Quand BaekHyun était né, son père avait planté un arbre dans le jardin. Un amandier. Un jour, il lui avait demandé pourquoi cet arbre et pas un autre. Son père lui avait alors dit que l'amandier était le premier arbre à fleurir. Avant même de posséder des feuilles, celui-ci attirait déjà le regard. BaekHyun avait alors, chaque fin d'hiver, observé l'arbre ouvrir ses bourgeons avant l'heure, se présentant au monde, encore fragile. ChanYeol avait décidé que cet arbre le représenterait. Parce que soi-disant, il était né trop fragile pour survivre dans ce monde. Doux hibiscus trop faibles. Un peu avant l'heure. Avant que son être ne se fasse une enveloppe plus robuste, il avait éclos, comme les fleurs d'amandiers, sans avoir un feuillage suffisant pour se protéger du vent. Il avait ri au nez de ChanYeol, refermé sa fenêtre et clôt ses volets jusqu'au prochain coucher de soleil. Ce soir-là, son dernier regard envers l'autre avait été irrité et il avait souhaité que ce fichu arbre soit assez haut pour l'empêcher de pouvoir voir la fenêtre de son voisin. Maintenant, en regardant la vue, il ne pouvait plus qu'apercevoir les branchages de l'arbre. Le temps était passé. La fenêtre de la maison voisine était cachée par le feuillage. Les fleurs étaient tombées au sol vers fin juin, tapissant le sol d'un rose léger. Elles avaient pourri lentement et il n'en restait plus rien. BaekHyun était l'une des leurs. Le fatum l'avait saisi et l'avait laissé chuter jusqu'à ce qu'il ne devienne qu'un ridicule pétale, noyé dans la boue. Et, âgé de maintenant dix-sept ans, il aurait tout donné pour pouvoir voir, par-delà sa fenêtre, la lumière d'une chambre voisine allumée dans la nuit.

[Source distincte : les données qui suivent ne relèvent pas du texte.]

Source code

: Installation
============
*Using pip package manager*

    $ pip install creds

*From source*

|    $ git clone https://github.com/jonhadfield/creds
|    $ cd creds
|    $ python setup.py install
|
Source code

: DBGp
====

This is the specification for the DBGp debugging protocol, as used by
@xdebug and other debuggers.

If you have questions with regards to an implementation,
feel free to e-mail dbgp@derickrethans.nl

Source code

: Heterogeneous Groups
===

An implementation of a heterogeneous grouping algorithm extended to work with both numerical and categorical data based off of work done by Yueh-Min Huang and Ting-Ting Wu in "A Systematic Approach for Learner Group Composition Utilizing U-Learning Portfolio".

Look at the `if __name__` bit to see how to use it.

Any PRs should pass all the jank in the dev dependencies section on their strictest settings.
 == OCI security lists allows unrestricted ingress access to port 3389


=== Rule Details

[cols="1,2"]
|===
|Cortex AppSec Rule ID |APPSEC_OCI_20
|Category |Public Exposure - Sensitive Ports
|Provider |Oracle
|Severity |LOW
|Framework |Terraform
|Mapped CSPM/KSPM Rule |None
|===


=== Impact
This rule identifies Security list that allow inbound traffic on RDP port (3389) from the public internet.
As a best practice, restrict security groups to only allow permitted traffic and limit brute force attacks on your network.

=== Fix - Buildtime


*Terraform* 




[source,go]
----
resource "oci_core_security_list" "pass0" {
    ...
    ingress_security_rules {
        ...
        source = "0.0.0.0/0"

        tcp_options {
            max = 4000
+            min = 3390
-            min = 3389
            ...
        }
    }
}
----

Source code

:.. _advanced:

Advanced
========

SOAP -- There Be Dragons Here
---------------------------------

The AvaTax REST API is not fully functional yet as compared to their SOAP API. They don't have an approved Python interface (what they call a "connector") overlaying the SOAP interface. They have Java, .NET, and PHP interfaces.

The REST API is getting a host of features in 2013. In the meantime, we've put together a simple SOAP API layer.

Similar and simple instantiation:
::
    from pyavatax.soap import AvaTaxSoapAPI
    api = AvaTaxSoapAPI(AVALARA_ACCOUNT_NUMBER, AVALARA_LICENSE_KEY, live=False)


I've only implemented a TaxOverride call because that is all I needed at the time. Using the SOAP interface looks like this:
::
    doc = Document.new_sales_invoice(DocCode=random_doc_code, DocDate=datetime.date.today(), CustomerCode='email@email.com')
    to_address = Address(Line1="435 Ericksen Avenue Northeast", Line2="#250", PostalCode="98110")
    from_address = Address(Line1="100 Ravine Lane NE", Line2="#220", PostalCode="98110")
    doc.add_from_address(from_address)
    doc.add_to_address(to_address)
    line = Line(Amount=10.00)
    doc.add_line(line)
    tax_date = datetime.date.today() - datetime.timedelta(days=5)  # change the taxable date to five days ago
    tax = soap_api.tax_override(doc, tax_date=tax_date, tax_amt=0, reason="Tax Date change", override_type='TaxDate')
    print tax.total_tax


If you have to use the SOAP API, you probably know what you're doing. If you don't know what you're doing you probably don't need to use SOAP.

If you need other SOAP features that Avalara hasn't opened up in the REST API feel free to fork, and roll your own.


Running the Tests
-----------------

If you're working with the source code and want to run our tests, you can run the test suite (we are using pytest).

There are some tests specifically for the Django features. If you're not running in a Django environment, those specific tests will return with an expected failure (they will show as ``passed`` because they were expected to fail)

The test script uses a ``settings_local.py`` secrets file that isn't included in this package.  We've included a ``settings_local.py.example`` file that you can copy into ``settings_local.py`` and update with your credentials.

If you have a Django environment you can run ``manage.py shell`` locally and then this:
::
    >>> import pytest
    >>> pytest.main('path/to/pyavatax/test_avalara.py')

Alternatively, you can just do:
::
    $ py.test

Mais le phare restait éteint depuis des mois, ignorant le naufragé qu'il était. Garçon perdu dans l'eau noire et profonde dans laquelle il s'était jeté pour sauver l'autre. Il se noyait, incapable de retrouver la lumière. Le garçon détourna ses yeux de la fenêtre et prit son sac à dos. Il enfila son blouson et mit ses Dr. Martens vertes. En ouvrant sa porte d'entrée, il fut ébloui par la clarté de l'aube. Il plissa ses paupières pour s'habituer aux lueurs matinales et referma sa porte d'entrée précautionneusement, sa mère dormait encore. Le monde était endormi et lui, petite fleur d'amandier, faisait face au monde extérieur dans sa solitude. Samedi était enfin arrivé.